Medical practice is an art. It has always been one and will always stay that way!
As physicians, we collect clinical and non-clinical data from past and present about a patient, and we try to assemble those data like pieces of LEGO to create a diagnosis that resembles a structure clear enough to characterize the disease affecting our client “The patient.”
Health information and clinical data are the building blocks of medical practice. Physicians need to utilize these to make the proper diagnosis. The healthcare IT industry and a few other corporations, insurance companies, pharmacies, online retailers, etc. — are aggressively penetrating the healthcare market.
Corporations have one single intention, and that is to make more money in a short time. They use the buzzwords “disruption of the healthcare market” to create publicity. Data mining and big data are their modern gold rush endeavors. That is dangerous and needs the full attention of the healthcare community.
Traditionally physicians have relied on stethoscopes and paper and pencil. But as we move forward and navigate the world of technological advancement, more and more data is available for physicians to utilize, allowing us to make more precise diagnoses in a shorter time and a more customized manner.
But physicians are not the ones making these data technologies.
Technology has been expanding and growing at a much faster pace, and physicians are still catching up. We have not been able to change and adapt to new tools or utilize them efficiently to help us build a better medical practice and maintain patient safety and sanity of the healthcare system. Technology, so far, has moved on and will continue doing amidst the lack of collaboration from the medical community.

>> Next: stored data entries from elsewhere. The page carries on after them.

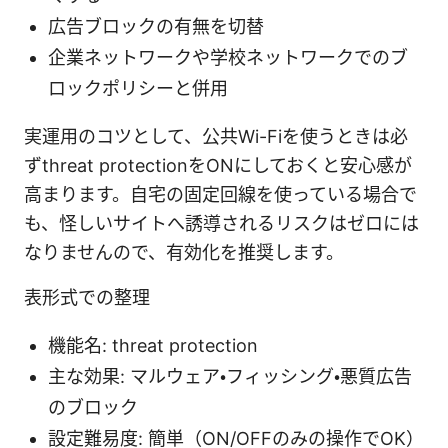
広告ブロックの有無を切替
企業ネットワークや学校ネットワークでのブ
ロックポリシーと併用
実運用のコツとして、公共Wi-Fiを使うときは必
ずthreat protectionをONにしておくと安心感が
高まります。自宅の固定回線を使っている場合で
も、怪しいサイトへ誘導されるリスクはゼロには
なりませんので、有効化を推奨します。
表形式での整理
機能名: threat protection
主な効果: マルウェア・フィッシング・悪質広告
のブロック
設定難易度: 簡単（ON/OFFのみの操作でOK）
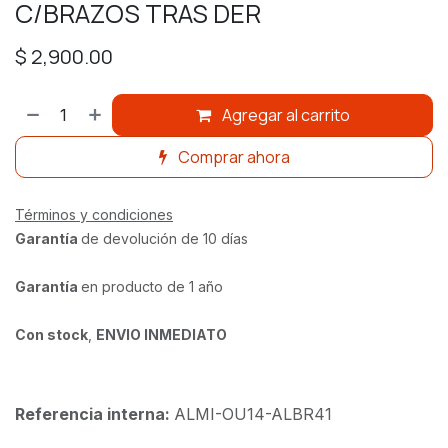
C/BRAZOS TRAS DER
$
2,900.00
Agregar al carrito
Comprar ahora
Términos y condiciones
Garantía
de devolución de 10 días
Garantía
en producto de 1 año
Con stock
,
ENVIO INMEDIATO
Referencia interna:
ALMI-OU14-ALBR41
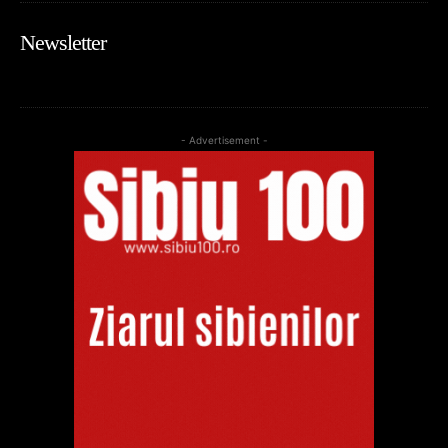
Newsletter
- Advertisement -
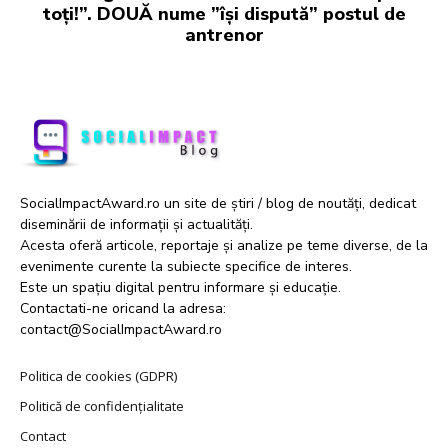
toți!”. DOUĂ nume ”își dispută” postul de
antrenor
SocialImpactAward.ro un site de știri / blog de noutăți, dedicat
diseminării de informații și actualități.
Acesta oferă articole, reportaje și analize pe teme diverse, de la
evenimente curente la subiecte specifice de interes.
Este un spațiu digital pentru informare și educație.
Contactati-ne oricand la adresa:
contact@SocialImpactAward.ro
Politica de cookies (GDPR)
Politică de confidențialitate
Contact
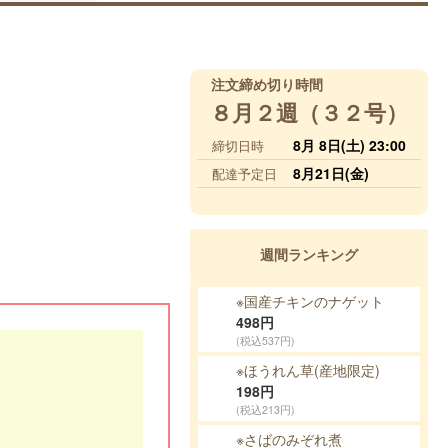
注文締め切り時間
８月２週（３２号）
8月 8日(土) 23:00
締切日時
8月21日(金)
配達予定日
週間ランキング
※国産チキンのナ
ゲット
498
円
(税込537円)
※ほうれん草(産地
限定)
198
円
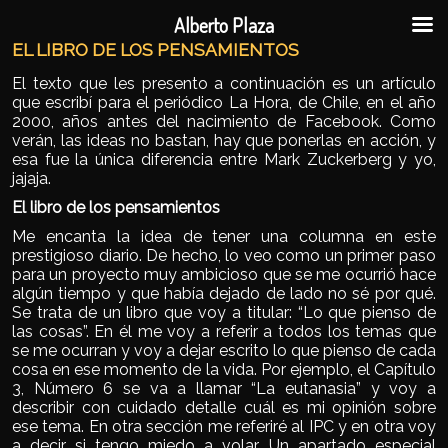
Ir al contenido principal
Ir al contenido secundario
Alberto Plaza
EL LIBRO DE LOS PENSAMIENTOS
El texto que les presento a continuación es un artículo
que escribí para el periódico La Hora, de Chile, en el año
2000, años antes del nacimiento de Facebook. Como
verán, las ideas no bastan, hay que ponerlas en acción, y
esa fue la única diferencia entre Mark Zuckerberg y yo,
jajaja.
El libro de los pensamientos
Me encanta la idea de tener una columna en este
prestigioso diario. De hecho, lo veo como un primer paso
para un proyecto muy ambicioso que se me ocurrió hace
algún tiempo y que había dejado de lado no sé por qué.
Se trata de un libro que voy a titular: “Lo que pienso de
las cosas”. En él me voy a referir a todos los temas que
se me ocurran y voy a dejar escrito lo que pienso de cada
cosa en ese momento de la vida. Por ejemplo, el Capítulo
3, Número 6 se va a llamar “La eutanasia” y voy a
describir con cuidado detalle cuál es mi opinión sobre
ese tema. En otra sección me referiré al IPC y en otra voy
a decir si tengo miedo a volar. Un apartado especial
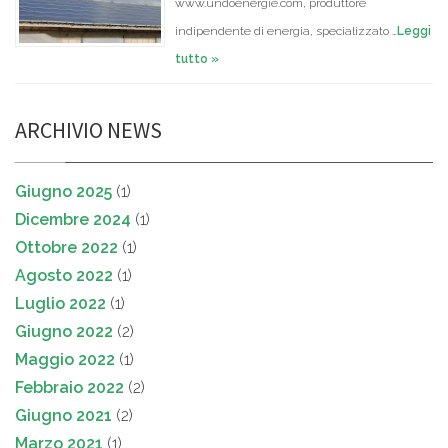
www.undoenergie.com, produttore
indipendente di energia, specializzato …
Leggi
tutto »
ARCHIVIO NEWS
Giugno 2025
(1)
Dicembre 2024
(1)
Ottobre 2022
(1)
Agosto 2022
(1)
Luglio 2022
(1)
Giugno 2022
(2)
Maggio 2022
(1)
Febbraio 2022
(2)
Giugno 2021
(2)
Marzo 2021
(1)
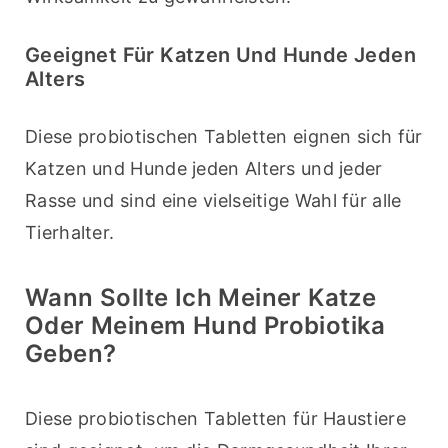
Geeignet Für Katzen Und Hunde Jeden
Alters
Diese probiotischen Tabletten eignen sich für 
Katzen und Hunde jeden Alters und jeder 
Rasse und sind eine vielseitige Wahl für alle 
Tierhalter.
Wann Sollte Ich Meiner Katze
Oder Meinem Hund Probiotika
Geben?
Diese probiotischen Tabletten für Haustiere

Major corporations are disrupting the healthcare market by developing highly innovative technologies but not synchrony with the medical mission. That is overwhelming to physicians’ practices and influences the quality of care a patient receives from their provider.
Building a technology that will utilize a prewritten algorithm in the form of business intelligence or machine learning (or let’s call that artificial intelligence) to collect data from various sources by mining is a growing and scary trend. From a business perspective, it would be valuable, just like a gold rush of our century, and from the quality and utilization perspective directly involved in patient care.
Physicians need to ensure that they receive the correct data to build their cases while treating their patients. Irrelevant algorithms misinterpreted analytics, and biased channeling of clinical information based on corporate business interests can harm outcomes.
We are on a slippery slope to robotic medicine, and time is short and running out fast.
Physicians can’t avoid technology; they can’t change paths either but stand up and face reality. They need to learn, adapt, control, and implement it. Never use a system that does not disclose the algorithms, process, and utility.
Physicians must demand full transparency and utilize businesses that provide you that information. Patients and physicians and providers must require full ownership of their knowledge and no data mining without the written consent of the owner of data, even if their private demographics are sealed.
Full Individual Authentication power without exception
Medical professionals’ failure to gain back medicine from corporate entities will make treatment another assembly-line manufacturing business and only take cookie-cutter medicine to the next level, making the managed care system a grand healthcare scheme.
Every individual is different; it takes a village to take care of a patient. Treating a patient is not a mathematical formula. It is imperative to collect and utilize clinical data and deliver it at a single doctor-patient visit. That is that window of opportunity to provide the best medicine possible and for sure, having another middleman between doctor and patient has nothing but a devastating outcome.
Creating healthcare for all requires our dedication and diligence.